In effect, the low-range backoffs like 1, 2 and 4 seconds might take a lot longer, especially in low-volume scenarios. Benchmarks showed that in low-volume use cases, the actual delay between retries was about 16 seconds longer than the visibility timeout. The medium and high backoff ranges don't suffer from this problem too much, because the additional delays are generally compensated for by the jitter timeout reduction.
However, if you're looking for evenly distributed backoffs or reliable low-latency backoffs, this is not the solution for you. Instead, take a look at Step Functions.

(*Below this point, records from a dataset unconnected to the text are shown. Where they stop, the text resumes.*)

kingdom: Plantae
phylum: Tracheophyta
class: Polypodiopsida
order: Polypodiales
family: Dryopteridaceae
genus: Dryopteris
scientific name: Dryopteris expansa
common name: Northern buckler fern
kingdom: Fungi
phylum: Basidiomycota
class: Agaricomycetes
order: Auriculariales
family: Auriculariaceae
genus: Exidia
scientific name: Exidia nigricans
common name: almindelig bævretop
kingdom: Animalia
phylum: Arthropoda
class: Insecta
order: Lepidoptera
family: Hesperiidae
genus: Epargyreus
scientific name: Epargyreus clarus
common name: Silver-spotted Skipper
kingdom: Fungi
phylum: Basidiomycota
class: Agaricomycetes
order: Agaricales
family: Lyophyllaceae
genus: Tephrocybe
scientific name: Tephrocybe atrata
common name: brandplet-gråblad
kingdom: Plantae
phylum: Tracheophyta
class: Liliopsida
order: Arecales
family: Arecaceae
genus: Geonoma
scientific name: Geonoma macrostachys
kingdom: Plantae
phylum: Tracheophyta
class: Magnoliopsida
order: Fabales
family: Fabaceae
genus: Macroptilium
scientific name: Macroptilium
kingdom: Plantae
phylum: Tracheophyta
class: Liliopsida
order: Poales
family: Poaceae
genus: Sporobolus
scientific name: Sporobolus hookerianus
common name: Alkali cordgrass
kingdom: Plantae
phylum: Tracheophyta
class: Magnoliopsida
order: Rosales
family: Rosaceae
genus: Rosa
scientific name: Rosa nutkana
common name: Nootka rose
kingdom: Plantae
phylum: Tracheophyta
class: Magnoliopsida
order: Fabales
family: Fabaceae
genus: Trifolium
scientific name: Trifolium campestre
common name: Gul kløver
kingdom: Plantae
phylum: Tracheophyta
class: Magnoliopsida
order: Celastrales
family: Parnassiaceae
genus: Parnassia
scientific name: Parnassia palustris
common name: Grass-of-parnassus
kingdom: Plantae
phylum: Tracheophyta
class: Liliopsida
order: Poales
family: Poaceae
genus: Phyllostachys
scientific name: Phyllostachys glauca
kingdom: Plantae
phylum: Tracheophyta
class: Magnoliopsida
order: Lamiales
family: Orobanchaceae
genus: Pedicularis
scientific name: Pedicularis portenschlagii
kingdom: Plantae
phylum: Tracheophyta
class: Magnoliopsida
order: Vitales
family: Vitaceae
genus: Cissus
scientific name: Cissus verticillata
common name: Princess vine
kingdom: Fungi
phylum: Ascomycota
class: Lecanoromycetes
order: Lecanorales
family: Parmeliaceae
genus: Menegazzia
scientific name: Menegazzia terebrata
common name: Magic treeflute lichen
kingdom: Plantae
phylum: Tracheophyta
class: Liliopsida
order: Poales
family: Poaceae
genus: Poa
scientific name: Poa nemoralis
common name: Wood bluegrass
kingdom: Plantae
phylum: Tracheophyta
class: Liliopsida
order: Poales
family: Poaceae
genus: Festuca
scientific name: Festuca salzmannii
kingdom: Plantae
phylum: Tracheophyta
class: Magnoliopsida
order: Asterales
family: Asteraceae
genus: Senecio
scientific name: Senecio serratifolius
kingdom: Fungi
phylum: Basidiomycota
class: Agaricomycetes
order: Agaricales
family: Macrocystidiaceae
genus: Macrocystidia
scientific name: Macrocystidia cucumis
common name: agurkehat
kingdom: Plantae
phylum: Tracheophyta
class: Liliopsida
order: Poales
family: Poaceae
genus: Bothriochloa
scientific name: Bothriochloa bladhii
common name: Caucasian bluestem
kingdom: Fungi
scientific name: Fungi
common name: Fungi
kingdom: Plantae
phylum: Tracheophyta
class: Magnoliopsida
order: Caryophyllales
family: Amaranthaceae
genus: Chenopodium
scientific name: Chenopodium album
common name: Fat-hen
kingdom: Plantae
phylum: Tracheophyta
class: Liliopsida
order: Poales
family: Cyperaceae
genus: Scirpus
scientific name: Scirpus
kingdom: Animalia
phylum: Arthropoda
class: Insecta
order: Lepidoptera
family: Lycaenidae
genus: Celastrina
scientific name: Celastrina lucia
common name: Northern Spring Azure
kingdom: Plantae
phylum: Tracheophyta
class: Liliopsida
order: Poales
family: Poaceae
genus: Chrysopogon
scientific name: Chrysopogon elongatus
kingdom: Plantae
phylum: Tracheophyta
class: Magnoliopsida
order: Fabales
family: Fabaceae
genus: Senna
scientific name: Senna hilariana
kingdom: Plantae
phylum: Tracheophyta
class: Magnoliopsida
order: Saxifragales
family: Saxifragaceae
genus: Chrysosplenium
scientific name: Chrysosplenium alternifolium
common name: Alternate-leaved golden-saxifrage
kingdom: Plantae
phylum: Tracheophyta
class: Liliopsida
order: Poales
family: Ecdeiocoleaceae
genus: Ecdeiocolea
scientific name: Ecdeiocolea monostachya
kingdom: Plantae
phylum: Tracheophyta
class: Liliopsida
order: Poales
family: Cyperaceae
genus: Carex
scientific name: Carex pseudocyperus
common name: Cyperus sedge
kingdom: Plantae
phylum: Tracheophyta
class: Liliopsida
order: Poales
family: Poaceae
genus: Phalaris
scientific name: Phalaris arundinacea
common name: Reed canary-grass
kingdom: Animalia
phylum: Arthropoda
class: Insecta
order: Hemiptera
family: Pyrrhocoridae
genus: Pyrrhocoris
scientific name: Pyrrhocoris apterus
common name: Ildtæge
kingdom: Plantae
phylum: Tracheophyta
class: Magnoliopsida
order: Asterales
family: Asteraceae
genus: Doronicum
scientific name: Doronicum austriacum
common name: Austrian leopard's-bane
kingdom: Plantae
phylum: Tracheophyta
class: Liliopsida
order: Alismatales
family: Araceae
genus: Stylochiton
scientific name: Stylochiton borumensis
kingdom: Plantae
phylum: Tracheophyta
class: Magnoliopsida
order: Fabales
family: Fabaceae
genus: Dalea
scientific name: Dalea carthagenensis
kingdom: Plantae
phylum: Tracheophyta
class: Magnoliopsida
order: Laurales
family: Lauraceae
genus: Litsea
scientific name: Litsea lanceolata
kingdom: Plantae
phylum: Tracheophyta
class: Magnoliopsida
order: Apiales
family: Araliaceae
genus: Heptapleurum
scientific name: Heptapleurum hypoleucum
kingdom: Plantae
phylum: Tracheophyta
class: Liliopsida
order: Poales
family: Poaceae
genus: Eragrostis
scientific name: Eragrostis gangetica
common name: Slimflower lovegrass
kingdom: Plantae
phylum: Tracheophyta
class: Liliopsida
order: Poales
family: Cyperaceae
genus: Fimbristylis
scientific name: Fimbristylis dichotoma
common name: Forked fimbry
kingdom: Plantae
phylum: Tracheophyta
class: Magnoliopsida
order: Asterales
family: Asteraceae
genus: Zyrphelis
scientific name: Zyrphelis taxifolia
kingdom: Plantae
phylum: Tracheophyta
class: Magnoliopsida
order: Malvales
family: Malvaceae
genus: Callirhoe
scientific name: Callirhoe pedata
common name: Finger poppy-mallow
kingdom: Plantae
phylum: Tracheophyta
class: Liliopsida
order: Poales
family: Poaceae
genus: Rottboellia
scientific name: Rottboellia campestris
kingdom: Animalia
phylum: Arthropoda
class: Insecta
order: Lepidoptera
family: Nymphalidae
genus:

In-Flight Messages per Standard Queue

The maximum number of in-flight messages (messages which are on the queue, but not visible) is 120,000. This limit cannot be increased. If your use case has higher volume requirements, look at using parallel queues, or use Step Functions, which supports 1,000,000 parallel executions by default. This limit can be increased up to millions of parallel executions.

Multi-day executions

The implementation in this article is limited to retries up to 24 hours. It can be increased up to 14 days, which is the SQS maximum message retention period. Keep in mind that the maximum retry delay is still 12 hours, which means the delay between retries after day one will generally be 12 hours. If you require retries for a longer period than 14 days, look at Step Functions instead, which can run up to one year.


The solution described in this Bite describes a reliable, cost-effective way to implement retries of up to 24 hours. The chart above shows many retries in the first minute, followed by a pretty even spread in the 24 hours after. The solution is not very accurate, but that shouldn't be an issue for a retry mechanism. If you need more accuracy or need delays longer than 12 hours, you should look at Step Functions instead.
The retry envelope adds a bit of complexity to the source async function. As a result, the exponential backoff solution is not a drop-in replacement for the basic retry mechanism. Depending on your use case, this might be a small price to pay for a significant reliability improvement.
Overall, retries with exponential backoff and jitter can significantly improve the reliability of your asynchronous Lambda Functions. SQS provides the foundation for a reliable retry solution, but you should be aware of its limits and how they apply to your use cases.

CDK Project

The services and code described in this Bite are available as a Python AWS Cloud Development Kit (CDK) Project. Within the project, execute a cdk synth to generate CloudFormation templates. Then deploy these templates to your AWS account with a cdk deploy. For your convenience, ready-to-use CloudFormation templates are also available in the cdk.out folder. For further instructions how to use the CDK, see Getting started with the AWS CDK.